◆ **Your goal**
Print every line below. Match each one exactly.

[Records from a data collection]
------------------------------------------------------------

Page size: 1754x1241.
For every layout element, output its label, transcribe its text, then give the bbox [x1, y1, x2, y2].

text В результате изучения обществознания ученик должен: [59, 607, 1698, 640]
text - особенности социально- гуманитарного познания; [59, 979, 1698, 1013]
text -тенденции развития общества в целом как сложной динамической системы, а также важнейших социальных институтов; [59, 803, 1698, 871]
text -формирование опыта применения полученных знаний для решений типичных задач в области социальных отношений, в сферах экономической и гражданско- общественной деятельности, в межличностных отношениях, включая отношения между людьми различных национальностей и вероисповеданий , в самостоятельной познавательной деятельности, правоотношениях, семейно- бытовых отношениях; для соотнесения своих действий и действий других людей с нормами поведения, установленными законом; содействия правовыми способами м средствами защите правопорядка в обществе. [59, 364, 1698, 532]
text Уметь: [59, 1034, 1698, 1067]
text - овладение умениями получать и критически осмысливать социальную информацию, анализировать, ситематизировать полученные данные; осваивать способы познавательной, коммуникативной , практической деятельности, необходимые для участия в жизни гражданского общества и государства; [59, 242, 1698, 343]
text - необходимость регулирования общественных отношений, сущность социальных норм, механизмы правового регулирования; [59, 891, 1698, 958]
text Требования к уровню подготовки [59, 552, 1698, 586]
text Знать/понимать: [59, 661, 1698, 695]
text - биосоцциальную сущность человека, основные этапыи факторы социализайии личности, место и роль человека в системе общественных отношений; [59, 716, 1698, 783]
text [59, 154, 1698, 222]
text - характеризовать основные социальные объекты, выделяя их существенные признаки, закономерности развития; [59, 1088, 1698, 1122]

------------------------------------------------------------

◆ **Solution to the problem**
Page size: 1754x1241.
For every layout element, output its label, transcribe its text, then give the bbox [x1, y1, x2, y2].

text В результате изучения обществознания ученик должен: [59, 607, 1698, 640]
text - особенности социально- гуманитарного познания; [59, 979, 1698, 1013]
text -тенденции развития общества в целом как сложной динамической системы, а также важнейших социальных институтов; [59, 803, 1698, 871]
text -формирование опыта применения полученных знаний для решений типичных задач в области социальных отношений, в сферах экономической и гражданско- общественной деятельности, в межличностных отношениях, включая отношения между людьми различных национальностей и вероисповеданий , в самостоятельной познавательной деятельности, правоотношениях, семейно- бытовых отношениях; для соотнесения своих действий и действий других людей с нормами поведения, установленными законом; содействия правовыми способами м средствами защите правопорядка в обществе. [59, 364, 1698, 532]
text Уметь: [59, 1034, 1698, 1067]
text - овладение умениями получать и критически осмысливать социальную информацию, анализировать, ситематизировать полученные данные; осваивать способы познавательной, коммуникативной , практической деятельности, необходимые для участия в жизни гражданского общества и государства; [59, 242, 1698, 343]
text - необходимость регулирования общественных отношений, сущность социальных норм, механизмы правового регулирования; [59, 891, 1698, 958]
text Требования к уровню подготовки [59, 552, 1698, 586]
text Знать/понимать: [59, 661, 1698, 695]
text - биосоцциальную сущность человека, основные этапыи факторы социализайии личности, место и роль человека в системе общественных отношений; [59, 716, 1698, 783]
text [59, 154, 1698, 222]
text - характеризовать основные социальные объекты, выделяя их существенные признаки, закономерности развития; [59, 1088, 1698, 1122]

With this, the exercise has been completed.